Japanese Mohiniyattam artiste Keiko Okano's recital stood out for her artistry and her demonstration of the ingenious techniques of her guru Nirmala Panicker.



Keen sense of space and symmetry: Keiko Okano.

Among Asians, the Japanese stand out for their irresistible passion for learning the classical art forms of Kerala such as Kathakali, Koodiyattam, and Mohiniyattam over the past years. Perhaps the latest addition to this genre of dancers is Keiko Okano who has been enamoured with Mohiniyattam. A disciple of Nirmala Panicker of Natanakaisiki, Irinjalakuda, Keiko staged a two-hour recital, as part of the ‘Ranga parichaya' programmes of the institution.

Attractive mudras

Her laudable artistry apart, Keiko's recital was also a demonstration of the ingenious techniques of her guru. The first three numbers including Ganesha Stuthi, Cholkettu and Jatiswaram served to highlight the heights to which Keiko could carry suddha nritta. Choreographed in the conventional pattern with invocation to the Goddess and Lord Siva, it embraced Hamsadwani, Revathi and Vasantha ragas for the specially composed sahithya. Jatiswaram was in the typical traditional format in Hamsadwani and Misra chapu tala. As for the nritta part, Keiko exhibited an acute sense of rhythm. Mudras were well formed and attractive.

It was evident that the next three compositions were aimed at initiating the dancer to simple feats of abhinaya. ‘Nrittamaadu Krishna' in Jonpuri and Misra chapu described how the gopikas were provoking Krishna to dance by offering him butter.
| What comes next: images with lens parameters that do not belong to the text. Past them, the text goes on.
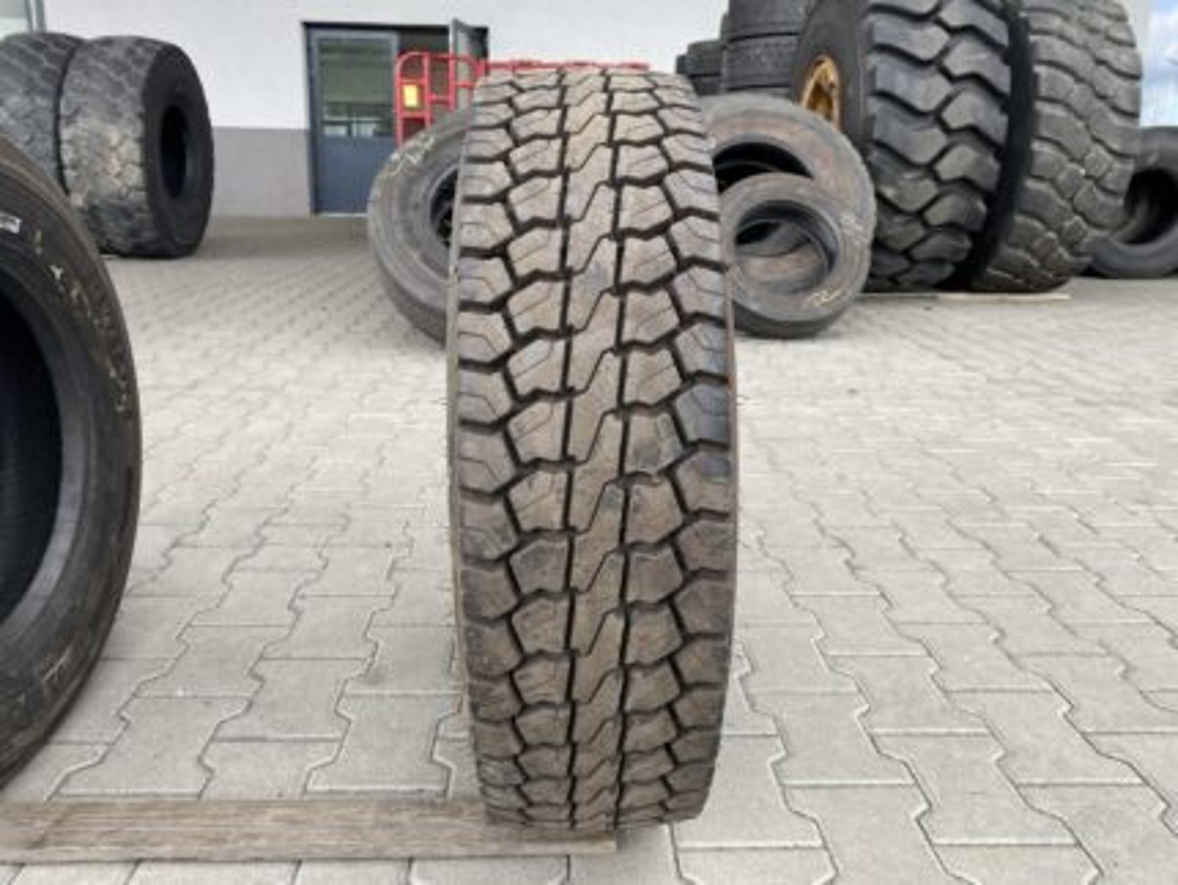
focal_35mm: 26
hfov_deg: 67.3
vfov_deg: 53.1
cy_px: 442
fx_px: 885
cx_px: 589
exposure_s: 1/312
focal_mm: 4.25
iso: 32
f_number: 1.8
Keiko could effectively portray the playful antics of Krishna and his dance. ‘Sasijadala nayana Krishna,' Nirmala's own composition in Suruti and Adi, was also based on Krishna. The ‘mayilattam' (peacock dance) and ‘Kaliyamardana' were impressive. The ferocity of Kaaliya, the serpent, was reflected brilliantly in Keiko's eyes. ‘Nrithyati, nrithyati,' the Swati kirtana in Sankarabharanam and Adi, was on Siva's dance.

Awareness of space and a keen sense of symmetry in movements were discernible in the tillana in Kapi, Adi tala. Keiko concluded her recital with ‘Poli,' a feat of Mohiniyattam that was revived by Nirmala.

Keiko was a student of ballet in her childhood. But she was initiated into Mohiniyattam by Japanese dancer Hiromi Maruhashi who had undergone training in Kerala with several teachers including Nirmala.